A conversation of sustainable life could easily delve into a long philosophical dissertation about the theological aspects of life interpretation, rather than a discussion about the significant impacts of transportation. As an advocate for sustainable transportation, these words ring towards how much urban growth impacts environmental, economic, and social conditions on society. In the majority of conversations, people seem convinced that absence of plastic straws in a drink and a plastic bag from the grocery store will solve all the issues of unsustainability. Again, this writing is purposed to make the claim that transportation is the root of all urban growth, and as such is in need of a sustainable solution.
Sustainable urban growth is a quasi-important topic.
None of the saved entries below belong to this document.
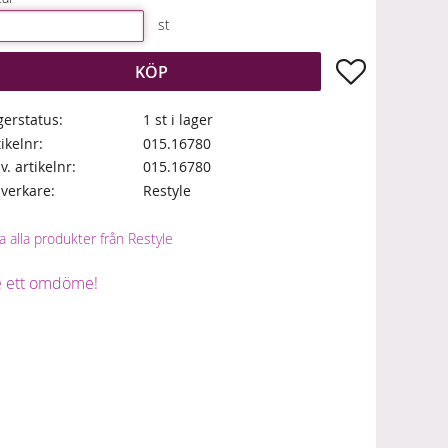
st
Lägg till i fa
KÖP
gerstatus
1 st i lager
tikelnr
015.16780
lv. artikelnr
015.16780
llverkare
Restyle
a alla produkter från Restyle
 ett omdöme!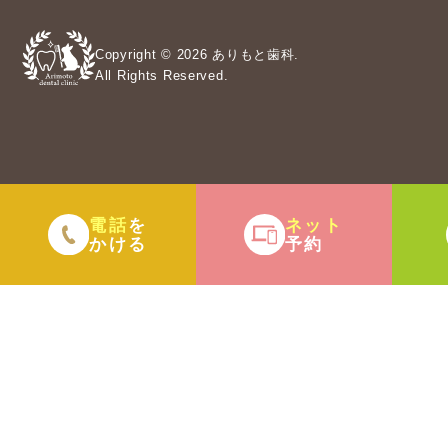
Copyright © 2026 ありもと歯科.
All Rights Reserved.
電話
ネット
を
かける
予約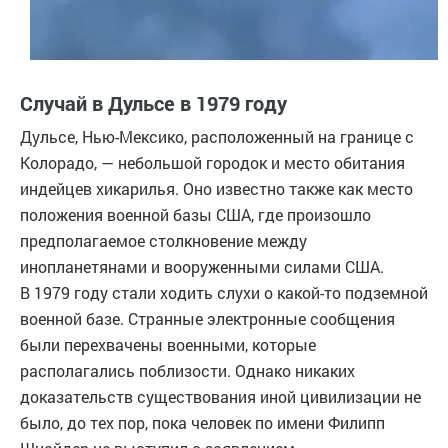
Случай в Дульсе в 1979 году
Дульсе, Нью-Мексико, расположенный на границе с
Колорадо, — небольшой городок и место обитания
индейцев хикарилья. Оно известно также как место
положения военной базы США, где произошло
предполагаемое столкновение между
инопланетянами и вооруженными силами США.
В 1979 году стали ходить слухи о какой-то подземной
военной базе. Странные электронные сообщения
были перехвачены военными, которые
располагались поблизости. Однако никаких
доказательств существования иной цивилизации не
было, до тех пор, пока человек по имени Филипп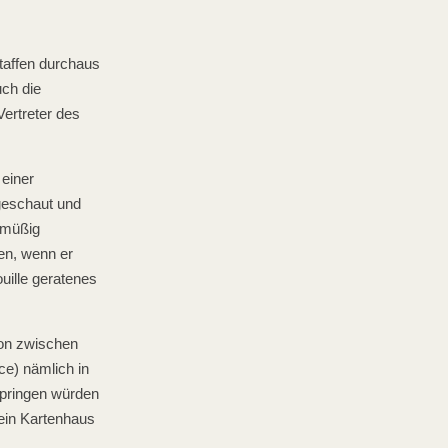
taffen durchaus
uch die
ertreter des
 einer
 geschaut und
 müßig
en, wenn er
ouille geratenes
on zwischen
e) nämlich in
springen würden
 ein Kartenhaus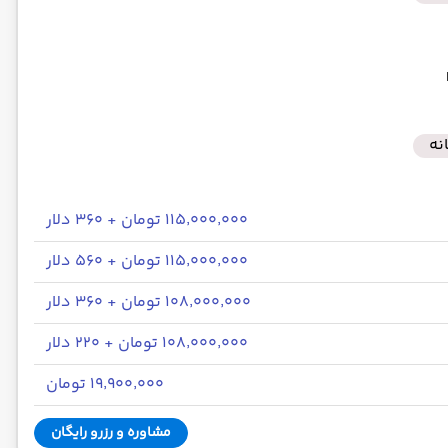
نه
۱۱۵٬۰۰۰٬۰۰۰ تومان + ۳۶۰ دلار
۱۱۵٬۰۰۰٬۰۰۰ تومان + ۵۶۰ دلار
۱۰۸٬۰۰۰٬۰۰۰ تومان + ۳۶۰ دلار
۱۰۸٬۰۰۰٬۰۰۰ تومان + ۲۲۰ دلار
۱۹٬۹۰۰٬۰۰۰ تومان
مشاوره و رزرو رایگان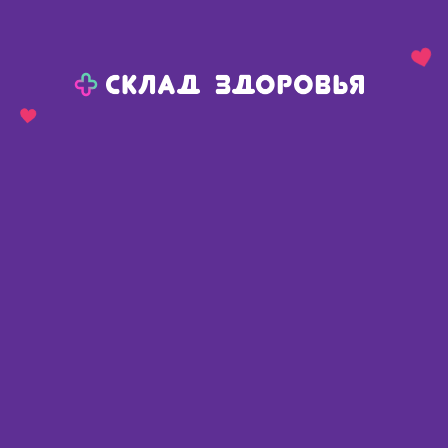
Назад
Ваш город:
Челябинск
Челябинск
Ваш город:
Нет, выбрать другой
Да
Главная
Каталог
Уход за больными, средства реабилитации
Уход за лежачими больными
Пеленки, простыни для больных
Пеленки, простыни для больных
Найдено 83 товара
Фильтр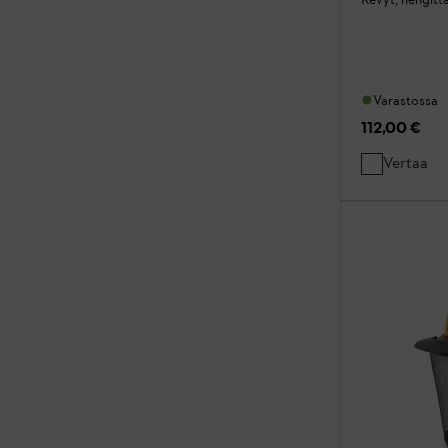
Varastossa
112,00 €
Vertaa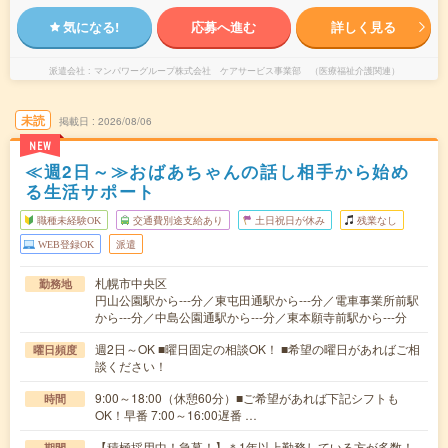
気になる!
応募へ進む
詳しく見る
派遣会社
マンパワーグループ株式会社 ケアサービス事業部 （医療福祉介護関連）
未読
掲載日
2026/08/06
NEW
≪週2日～≫おばあちゃんの話し相手から始め
る生活サポート
職種未経験OK
交通費別途支給あり
土日祝日が休み
残業なし
WEB登録OK
派遣
札幌市中央区
勤務地
円山公園駅から---分／東屯田通駅から---分／電車事業所前駅
から---分／中島公園通駅から---分／東本願寺前駅から---分
週2日～OK ■曜日固定の相談OK！ ■希望の曜日があればご相
曜日頻度
談ください！
9:00～18:00（休憩60分）■ご希望があれば下記シフトも
時間
OK！早番 7:00～16:00遅番 …
【積極採用中！急募！】＊1年以上勤務している方が多数！
期間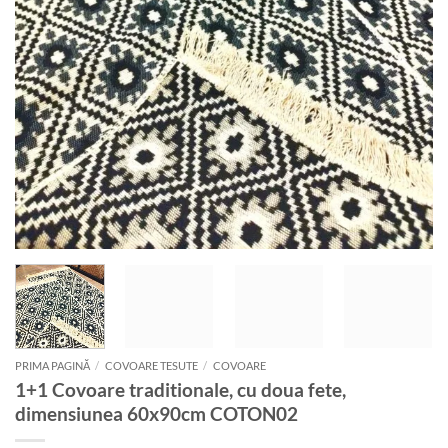
PRIMA PAGINĂ
/
COVOARE TESUTE
/
COVOARE
1+1 Covoare traditionale, cu doua fete,
dimensiunea 60x90cm COTON02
Defining that sentence alludes to the popularity of trends more than resolving matters of importance.
The term “new urbanism” has a particularly fashionable nuance. There is a misconception with some people that artistically fashioned stripes or contrasting paint colors holds values of sustainability.
Sustainable materials do exist for construction. Window placement in design is important, shade in the summer and heat during the winter are key elements for home building design. Insulating materials are vital for weather and sound.
Sustainability for building requires more than addressing the five areas for human sensitivity of touch, smell, sight, sound and taste. Sustainable urban growth requires environmental, economic, and a long list of social considerations.
Regarding the ambiguous word: sustainability, what does it really involve? The terms: environmental equity and social justice hold relevance for sustainability. These two should be outlawed from being used as political terms. Forcing these two terms into political division removes the importance of what they represent. Environmental equity and social justice are interchangeable with justice and equity in relationship to land-use. Environmental equity is someone’s investment of effort into sustainability (building a garden is an example). In the automobile centric land-use design, this is a ludacris impossibility (you can not build a garden in a street). Social justice in regards to sustainability represents the government’s presumptuous irrationality to assume anyone can comply with rigid environmental restrictions in the face of economic repercussions when there are zero transportation alternatives to the ridiculous regulations they’ve imposed that even the government is unable to comply with. Much of social injustice is a product of urban decline. The consequence of irrationality and selective ignorance produces negative outcomes.
Building an entire society upon an unsustainable foundation is problematic. Sustainable life demands a supportable foundation.